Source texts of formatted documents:
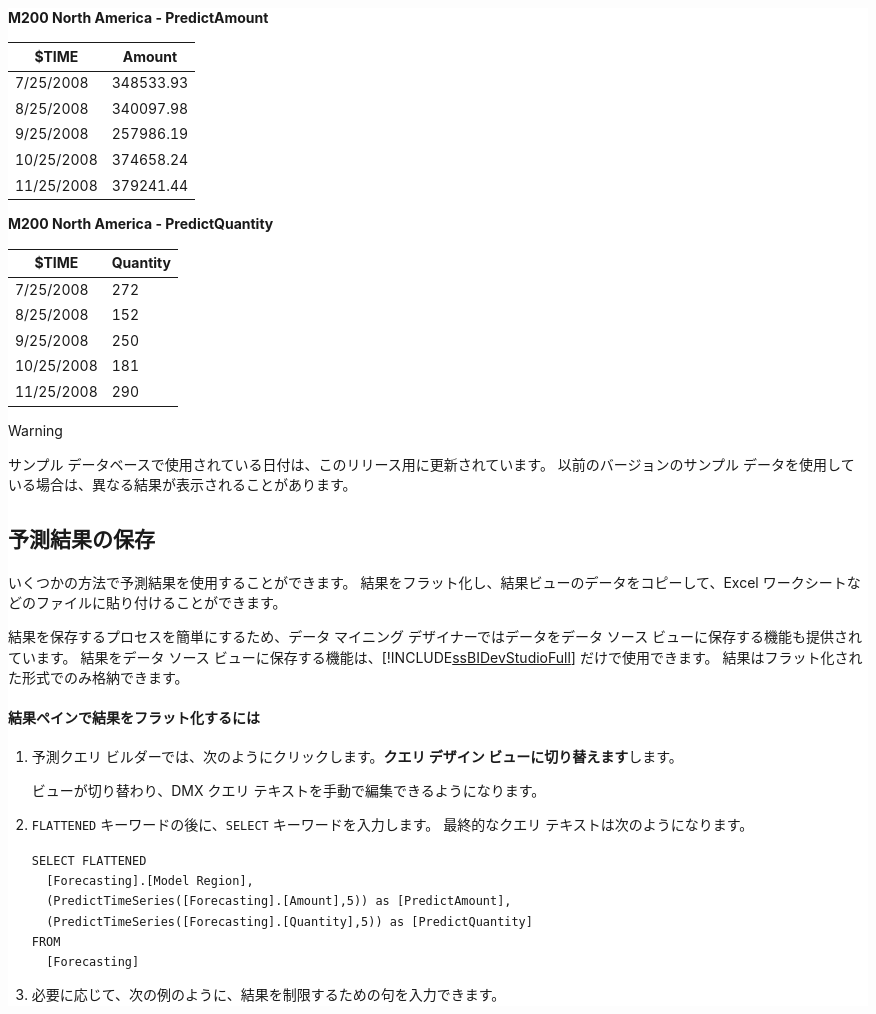  **M200 North America - PredictAmount**  
  
|$TIME|Amount|  
|-----------|------------|  
|7/25/2008|348533.93|  
|8/25/2008|340097.98|  
|9/25/2008|257986.19|  
|10/25/2008|374658.24|  
|11/25/2008|379241.44|  
  
 **M200 North America - PredictQuantity**  
  
|$TIME|Quantity|  
|-----------|--------------|  
|7/25/2008|272|  
|8/25/2008|152|  
|9/25/2008|250|  
|10/25/2008|181|  
|11/25/2008|290|  
  
> [!WARNING]  
>  サンプル データベースで使用されている日付は、このリリース用に更新されています。 以前のバージョンのサンプル データを使用している場合は、異なる結果が表示されることがあります。  
  
## <a name="saving-the-prediction-results"></a>予測結果の保存  
 いくつかの方法で予測結果を使用することができます。 結果をフラット化し、結果ビューのデータをコピーして、Excel ワークシートなどのファイルに貼り付けることができます。  
  
 結果を保存するプロセスを簡単にするため、データ マイニング デザイナーではデータをデータ ソース ビューに保存する機能も提供されています。 結果をデータ ソース ビューに保存する機能は、[!INCLUDE[ssBIDevStudioFull](../includes/ssbidevstudiofull-md.md)] だけで使用できます。 結果はフラット化された形式でのみ格納できます。  
  
#### <a name="to-flatten-the-results-in-the-results-pane"></a>結果ペインで結果をフラット化するには  
  
1.  予測クエリ ビルダーでは、次のようにクリックします。**クエリ デザイン ビューに切り替えます**します。  
  
     ビューが切り替わり、DMX クエリ テキストを手動で編集できるようになります。  
  
2.  `FLATTENED` キーワードの後に、`SELECT` キーワードを入力します。 最終的なクエリ テキストは次のようになります。  
  
    ```  
    SELECT FLATTENED  
      [Forecasting].[Model Region],  
      (PredictTimeSeries([Forecasting].[Amount],5)) as [PredictAmount],  
      (PredictTimeSeries([Forecasting].[Quantity],5)) as [PredictQuantity]  
    FROM  
      [Forecasting]  
    ```  
  
3.  必要に応じて、次の例のように、結果を制限するための句を入力できます。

** What the task requires **
Working through the data above, find every line holding "SELECT" and copy it.

** Exercise response **
2.  `FLATTENED` キーワードの後に、`SELECT` キーワードを入力します。 最終的なクエリ テキストは次のようになります。  
    SELECT FLATTENED  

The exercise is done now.